Severin and Kurtzman had a falling out towards the end of their time at EC, and when the Comics Code Authority effectively destroyed EC as a comic book company and Mad went to magazine size, Severin jumped to Atlas Comics a few years before it transformed into Marvel in 1961. While Kurtzman and some of the other mavericks who had worked at EC devoted years of their lives to trying to create another haven for bold, innovative comics, Severin knuckled down and went to work. In the 1960s and 1970s, he did so on such series as Sgt. Fury And His Howling Commandos, The Incredible Hulk, Conan The Barbarian, and many other Marvel titles.

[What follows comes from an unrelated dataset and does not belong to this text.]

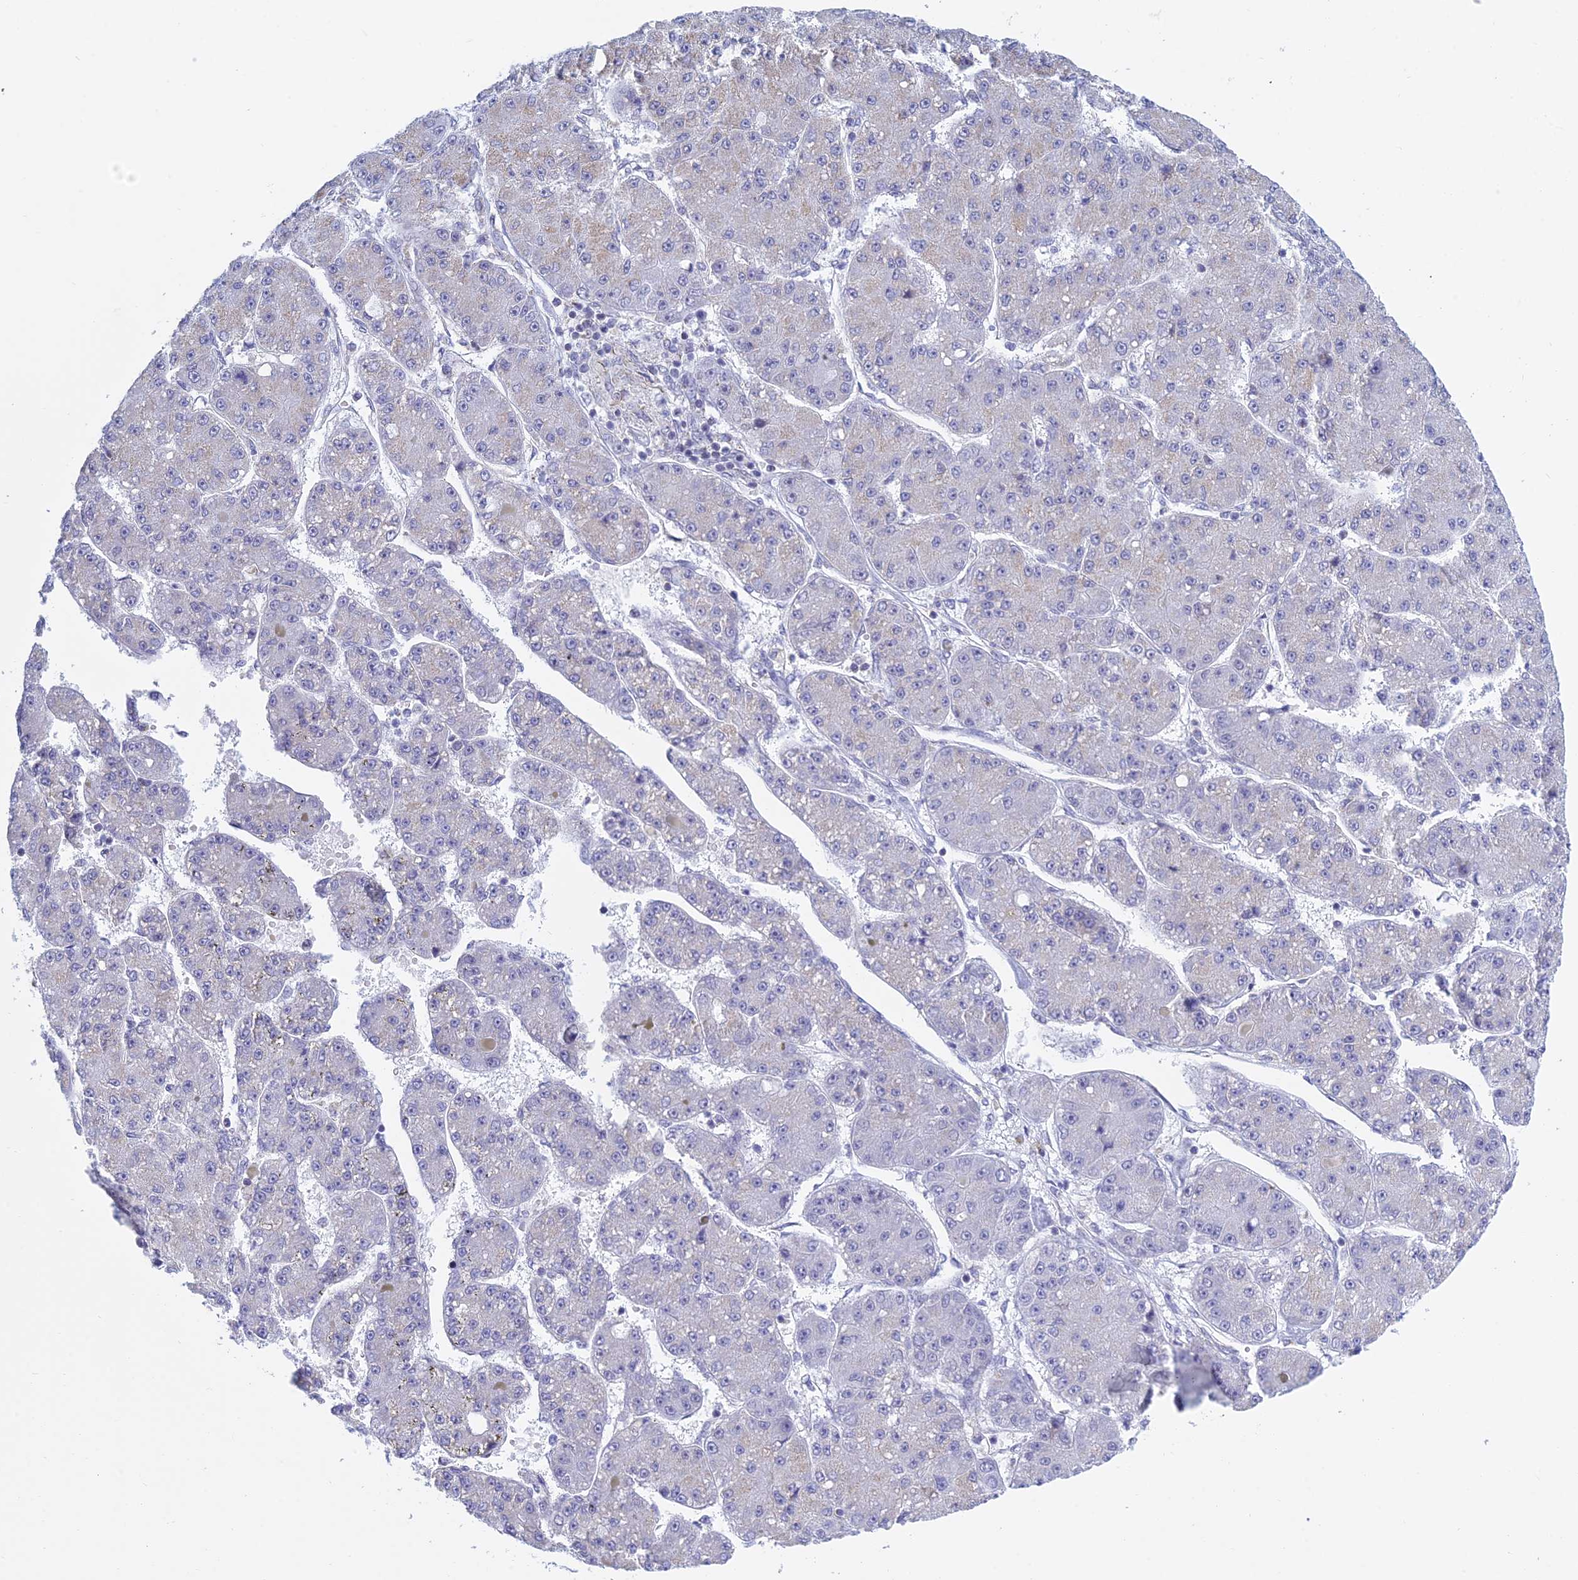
{"staining": {"intensity": "negative", "quantity": "none", "location": "none"}, "tissue": "liver cancer", "cell_type": "Tumor cells", "image_type": "cancer", "snomed": [{"axis": "morphology", "description": "Carcinoma, Hepatocellular, NOS"}, {"axis": "topography", "description": "Liver"}], "caption": "An immunohistochemistry (IHC) micrograph of liver cancer (hepatocellular carcinoma) is shown. There is no staining in tumor cells of liver cancer (hepatocellular carcinoma).", "gene": "KLF14", "patient": {"sex": "male", "age": 67}}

Increasingly, however, Severin became identified with that most stubbornly durable of all Mad imitators, Cracked magazine. Cracked was happy to assign him as much work per issue as he could deliver—and Severin liked to work. Over the course of a 45-year association with the magazine, he turned out hundreds of pages for them, becoming firmly established as their chief cover artist, as well as illustrator of the movie and TV parodies that were the bread and butter of any Mad clone. He also exercised the chops he'd developed at EC by drawing war and horror stories for Warren Publishing's black-and-white comics magazines Blazing Combat and Creepy.
Born in 1921, Severin first sold his drawings to The Hobo News—a monthly paper "of the hoboes, by the hoboes, and for the hoboes"—when he was just 10 years old. After a stint in the Army during World War II, he joined Kurtzman and Will Elder at the Charles William Harvey Studio, doing advertising work and commercial designs. In 1947, he broke into comics when he was hired by Joe Simon and Jack Kirby to work for their Crestwood Publications imprint Prize Comics, where he came to specialize in Western comics. In an obituary post at his blog, Mark Evanier writes, "Jack Kirby used to say that when he had to research some historical costume or weapon for a story, it was just as good to use a John Severin drawing as it was to find a photo of the real thing."
In the past dozen years, Severin had begun to do more comic book work again, after several years of focusing on Cracked. He returned to an industry that had begun to see his steady stream of dependably solid, if unflashy work—which he had produced in almost every genre over the course of more than half a century—as a legendary achievement. The list of projects he worked on in his 80s includes Howard Chaykin's American Century, DC's 2008 reboot of Sergio Aragones' Western hero Bat Lash, and Marvel's notorious 2003 Rawhide Kid miniseries—which, in the name of cheap laughs, outed the classic gunfighter hero as gay. His surviving family includes his sister Marie Severin, another distinguished cartoonist who did time in both the EC and Marvel bullpens. In 2003, John Severin was named to the Will Eisner Award Hall Of Fame.